Arc lamps over the streets would ignite still by daylight – suddenly, by a single throw away out of sight, in far-reaching, sparsely dotted trails, as if they had naturally obeyed this pattern in their mechanical precision, foreseeing the arrival of still earlier nights, but deprived of the flexibility of a living organism, they chose some mechanically set, average starting point, the same for every day of the month.
Klara was walking along the Planty alley, under the chestnut trees bared of fallen leaves, whose upper branches created a clear and entangled structure of a high vault, black against the emerald sky, when all of a sudden all the lamps together caught fire; as if light had descended on them and stood there. It was still day, so the lamp globes did not throw lights and shades onto the trees and the alley; they only shone like keystones up in the vault, milky-orange moon-sky lanterns in the emerald air. . . .
It was only at the mouth of the Planty that the uncovered Wawel towers rose up above all the trees and houses. They were angular, dark, and massive against the light gold sky, bent backwards by the perspective; active in standing, rising, and towering up above. Edged roofs, high steeps of the walls, buttresses over buttresses, tower crevices – the green hill, kneeling underneath them, the earth humble with the town and the river around – the Wawel.

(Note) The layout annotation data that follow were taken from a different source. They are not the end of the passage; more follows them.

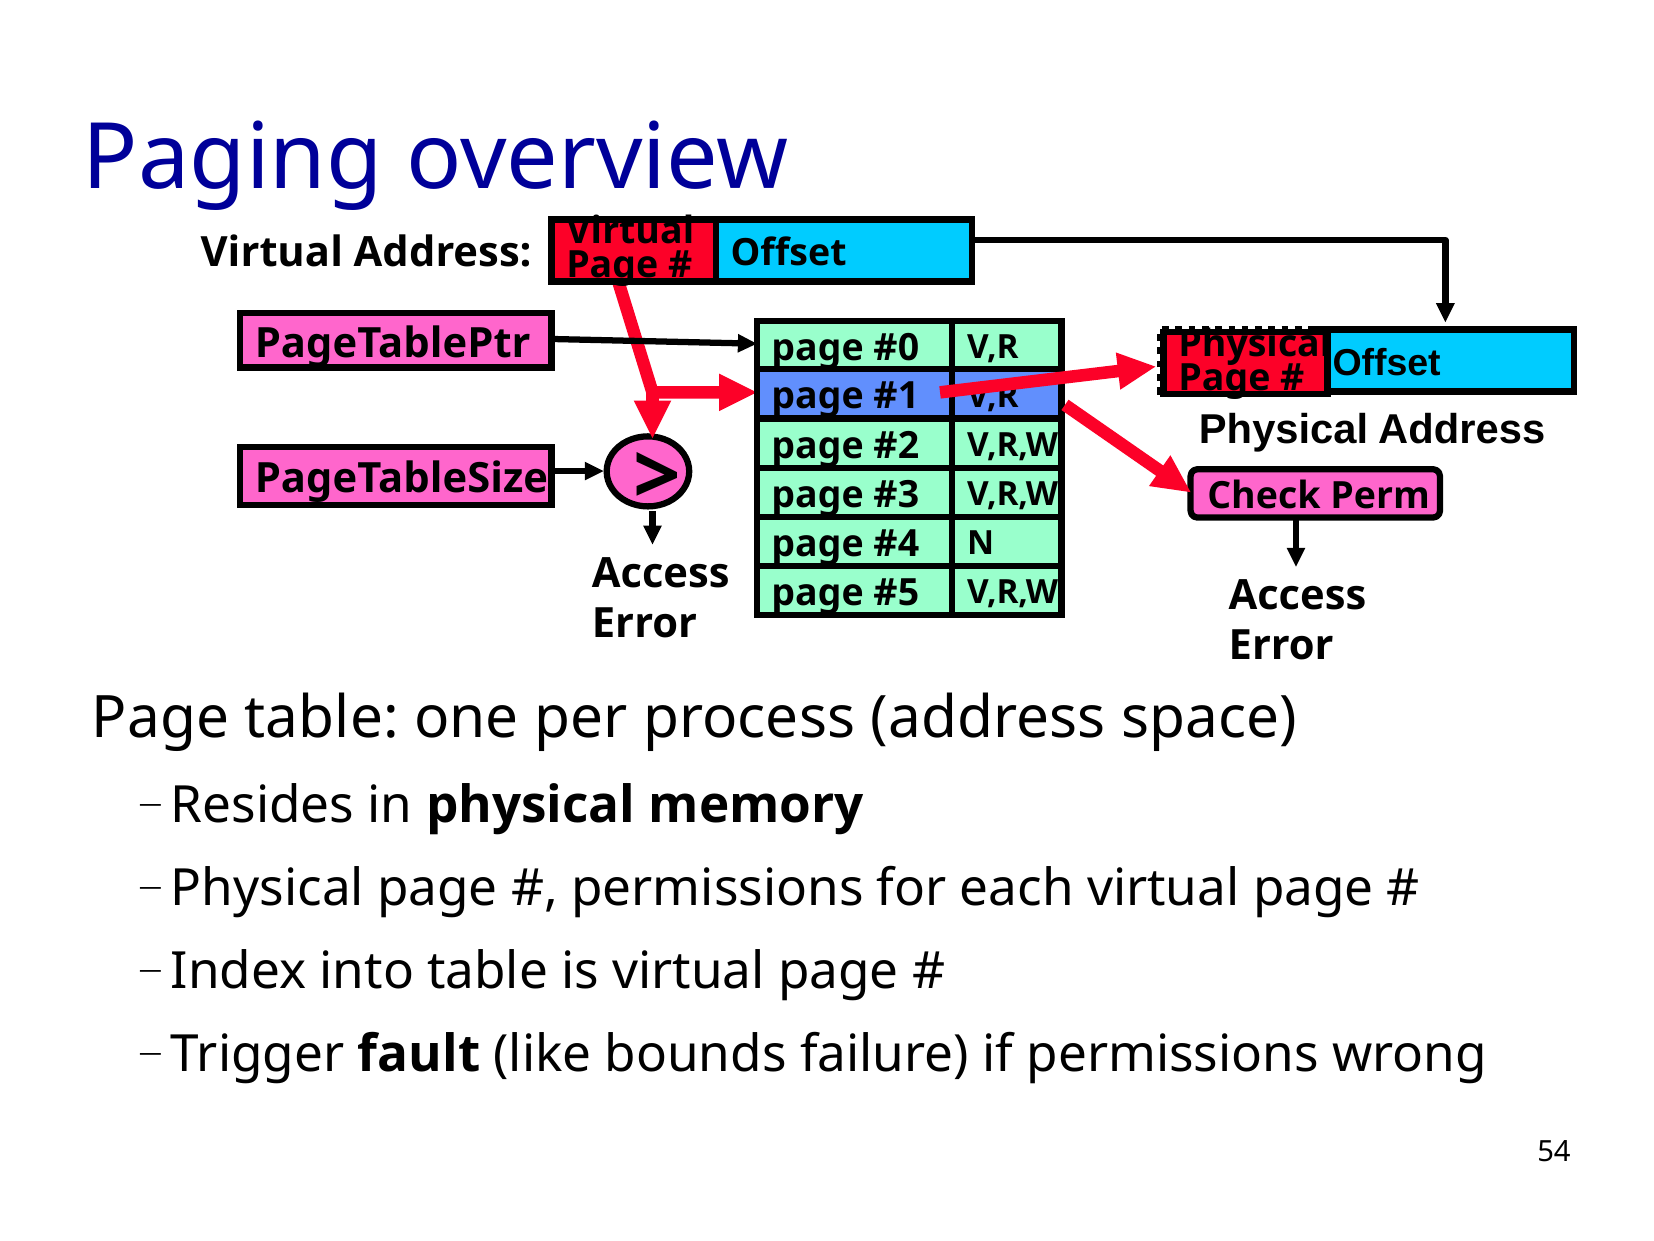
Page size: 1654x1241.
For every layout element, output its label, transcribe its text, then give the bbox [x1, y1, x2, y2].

text_box Physical Page # [1163, 332, 1328, 395]
text_box V,R [952, 385, 1062, 419]
text_box Physical Address [1184, 394, 1561, 459]
text_box Offset [1328, 329, 1575, 392]
title Paging overview [82, 49, 1571, 257]
text_box page #4 [756, 516, 952, 565]
text_box page #5 [756, 565, 952, 615]
text_box V,R [952, 320, 1062, 369]
text_box page #0 [756, 320, 952, 369]
text_box Virtual Page # [551, 219, 716, 282]
text_box V,R,W [952, 467, 1062, 516]
text_box V,R,W [952, 565, 1062, 615]
text_box page #3 [756, 467, 952, 516]
text_box Access Error [577, 538, 745, 654]
text_box Access Error [1213, 560, 1382, 675]
text_box page #2 [756, 419, 952, 467]
text_box PageTableSize [240, 447, 552, 506]
text_box N [952, 516, 1062, 565]
text_box Offset [716, 219, 973, 282]
text_box page #1 [756, 369, 952, 419]
text_box Virtual Address: [185, 217, 547, 283]
list Page table: one per process (address space) Resides in physical memory Physical page #, permissions for each virtual page # Index into table is virtual page # Trigger fault (like bounds failure) if permissions wrong [60, 675, 1571, 1096]
text_box PageTablePtr [240, 313, 552, 368]
text_box > [606, 436, 690, 507]
text_box Check Perm [1190, 469, 1441, 518]
text_box V,R,W [952, 419, 1062, 467]
text_box V,R [952, 369, 1062, 384]
text_box [1160, 329, 1181, 392]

English translation: Anna Filipek
(1884–1976) – a writer and literary critic, author of historical novels for youngsters. Born on 18 May 1884 in Warsaw, she finished her secondary school in Krakow, where she lived for the rest of her life. She studied at the Jagiellonian University and at the Sorbonne. She debuted in 1913 with a novel, W słońcu (In the Sun). She cooperated with the following magazines: Przegląd Warszawski, Przegląd Współczesny, Slavische Rundschau and Kobieta Współczesna, in which she published her literary studies and reviews. The most important position in her literary oeuvre is occupied by the novel Przygoda w nieznanym kraju (An Adventure in an Unknown Land), for which she received the City of Krakow Literary Award in 1935. Appreciated by critics for novel ways of expression and compared to Virginia Woolf’s works, the awarded novel tells about the Krakow artistic circles and comprises beautiful descriptions of the city. For most of her life, the author lived in the Salwator District, at 12 Gontyna Street. She died on 18 April 1976 and was buried at the Rakowicki Cemetery.